I had now touched a nerve.

"I'm just saying each area has its own little differences," I said. "You know when I lived down in Hurricane, they called it Hurricun. Everyone one else would call it Hurricane. They also said things like "Gall that's a gargoeus ornge formul yur wering ther."

I gave that example because my friends family is from the St. George area. He didn't like that example much either.

"Hey they also called that little town north of Laverkin Toquerville (pronounced Tokerville) but I drove through there on I-15 one day with a friend of mine from Wisconsin and he started to laugh because he thought the sign on the freeway was pronounced To-queer-ville," I told him. "Yet we all know that isn't the way it is pronounced.
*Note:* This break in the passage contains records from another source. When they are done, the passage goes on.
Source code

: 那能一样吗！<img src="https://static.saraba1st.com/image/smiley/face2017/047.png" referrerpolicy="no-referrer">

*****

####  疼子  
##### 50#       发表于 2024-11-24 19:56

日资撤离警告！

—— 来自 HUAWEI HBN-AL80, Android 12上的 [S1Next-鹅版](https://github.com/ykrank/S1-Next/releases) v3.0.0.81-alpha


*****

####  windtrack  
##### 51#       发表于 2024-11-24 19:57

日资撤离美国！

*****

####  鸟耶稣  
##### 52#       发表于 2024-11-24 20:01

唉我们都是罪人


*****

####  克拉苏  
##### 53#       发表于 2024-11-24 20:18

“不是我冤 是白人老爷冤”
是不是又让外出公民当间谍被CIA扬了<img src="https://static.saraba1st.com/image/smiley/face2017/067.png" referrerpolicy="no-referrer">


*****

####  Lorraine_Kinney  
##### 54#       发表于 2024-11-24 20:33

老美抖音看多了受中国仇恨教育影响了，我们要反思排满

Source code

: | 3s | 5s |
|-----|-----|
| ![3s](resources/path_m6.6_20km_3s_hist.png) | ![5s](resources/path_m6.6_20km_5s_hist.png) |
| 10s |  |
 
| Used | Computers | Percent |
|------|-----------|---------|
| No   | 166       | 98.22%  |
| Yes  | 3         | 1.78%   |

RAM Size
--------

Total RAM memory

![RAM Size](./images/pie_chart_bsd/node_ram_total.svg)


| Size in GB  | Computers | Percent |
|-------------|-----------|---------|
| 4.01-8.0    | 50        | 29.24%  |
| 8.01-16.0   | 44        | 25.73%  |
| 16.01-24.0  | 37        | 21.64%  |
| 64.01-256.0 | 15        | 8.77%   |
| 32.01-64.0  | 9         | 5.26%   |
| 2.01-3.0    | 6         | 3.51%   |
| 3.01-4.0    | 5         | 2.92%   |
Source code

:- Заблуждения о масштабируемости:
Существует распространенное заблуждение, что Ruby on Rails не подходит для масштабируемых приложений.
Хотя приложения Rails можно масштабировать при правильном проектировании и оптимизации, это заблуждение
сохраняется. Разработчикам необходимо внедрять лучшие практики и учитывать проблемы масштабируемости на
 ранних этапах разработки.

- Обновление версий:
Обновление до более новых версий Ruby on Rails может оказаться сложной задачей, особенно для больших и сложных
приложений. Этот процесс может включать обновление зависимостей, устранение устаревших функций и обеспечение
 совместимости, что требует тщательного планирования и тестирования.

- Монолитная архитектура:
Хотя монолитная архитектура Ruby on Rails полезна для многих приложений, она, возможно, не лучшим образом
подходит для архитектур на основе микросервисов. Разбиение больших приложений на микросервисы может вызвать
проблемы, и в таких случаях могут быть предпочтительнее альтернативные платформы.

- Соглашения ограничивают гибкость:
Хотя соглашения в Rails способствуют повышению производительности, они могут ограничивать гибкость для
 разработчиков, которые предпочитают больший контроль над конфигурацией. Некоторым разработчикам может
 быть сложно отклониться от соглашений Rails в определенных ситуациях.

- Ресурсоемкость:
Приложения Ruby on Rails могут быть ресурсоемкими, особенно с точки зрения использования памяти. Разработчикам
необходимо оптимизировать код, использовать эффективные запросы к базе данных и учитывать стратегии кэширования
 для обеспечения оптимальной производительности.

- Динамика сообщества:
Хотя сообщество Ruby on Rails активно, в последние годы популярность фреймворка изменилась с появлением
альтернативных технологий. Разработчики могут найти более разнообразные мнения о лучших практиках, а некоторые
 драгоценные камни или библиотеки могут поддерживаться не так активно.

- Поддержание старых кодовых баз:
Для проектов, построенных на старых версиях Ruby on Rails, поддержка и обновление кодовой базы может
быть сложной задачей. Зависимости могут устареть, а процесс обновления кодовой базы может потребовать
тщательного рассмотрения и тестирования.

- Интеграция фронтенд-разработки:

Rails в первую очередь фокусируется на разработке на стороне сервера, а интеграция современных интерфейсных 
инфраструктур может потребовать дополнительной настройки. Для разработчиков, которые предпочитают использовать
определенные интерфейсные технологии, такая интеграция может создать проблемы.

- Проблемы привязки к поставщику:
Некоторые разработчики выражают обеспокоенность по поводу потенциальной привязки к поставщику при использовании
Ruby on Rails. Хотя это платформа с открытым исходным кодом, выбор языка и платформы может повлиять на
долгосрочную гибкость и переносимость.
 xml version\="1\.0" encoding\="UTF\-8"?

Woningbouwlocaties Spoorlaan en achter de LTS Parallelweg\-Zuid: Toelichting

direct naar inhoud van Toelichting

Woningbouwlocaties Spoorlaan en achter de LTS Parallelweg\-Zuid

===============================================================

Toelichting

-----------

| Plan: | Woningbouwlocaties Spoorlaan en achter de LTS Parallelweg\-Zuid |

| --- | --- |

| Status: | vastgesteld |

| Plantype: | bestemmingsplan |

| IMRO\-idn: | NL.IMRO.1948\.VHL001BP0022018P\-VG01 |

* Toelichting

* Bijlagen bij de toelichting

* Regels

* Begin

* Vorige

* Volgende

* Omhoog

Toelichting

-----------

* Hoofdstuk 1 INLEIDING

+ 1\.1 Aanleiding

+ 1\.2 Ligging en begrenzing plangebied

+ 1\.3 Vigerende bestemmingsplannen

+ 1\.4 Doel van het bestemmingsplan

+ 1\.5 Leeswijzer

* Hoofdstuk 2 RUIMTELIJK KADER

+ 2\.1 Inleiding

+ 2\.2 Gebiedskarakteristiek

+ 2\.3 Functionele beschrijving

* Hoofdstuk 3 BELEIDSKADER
When in question always go with what the locals call something or use the words they use. Hence I use 'funner.'"

I thought my logic was impeccable. He didn't see it that way.

"There are rules about words and things," he said concerning my obviously flexible logic. "Words should only be used in certain ways, particularly basic words like fun. Fun was originally a noun, and then later it could be used as an adjective, although truly educated people would hate to see it used that way."

"Well I see it as a reflective adjective or one that changes into all kinds of meanings depending on the letters added to it," I said.

"That's crazy," he said.

"Good example," I stated.

"What do you mean?" he asked.

"Well if crazy can also be modified to be crazier, why can't fun be modified to be 'funner?'" I asked.

He looked at me and was speechless.

"I have a whole list of Carbonese that I could recite to you just like this example, but I won't do it because I can see you do not take change easily," I told him.

He pulled up to my car, with this strange look on his face and said "Goodbye" and pulled away rather quickly. I smiled.

It was one of the funnest conversations I had ever had.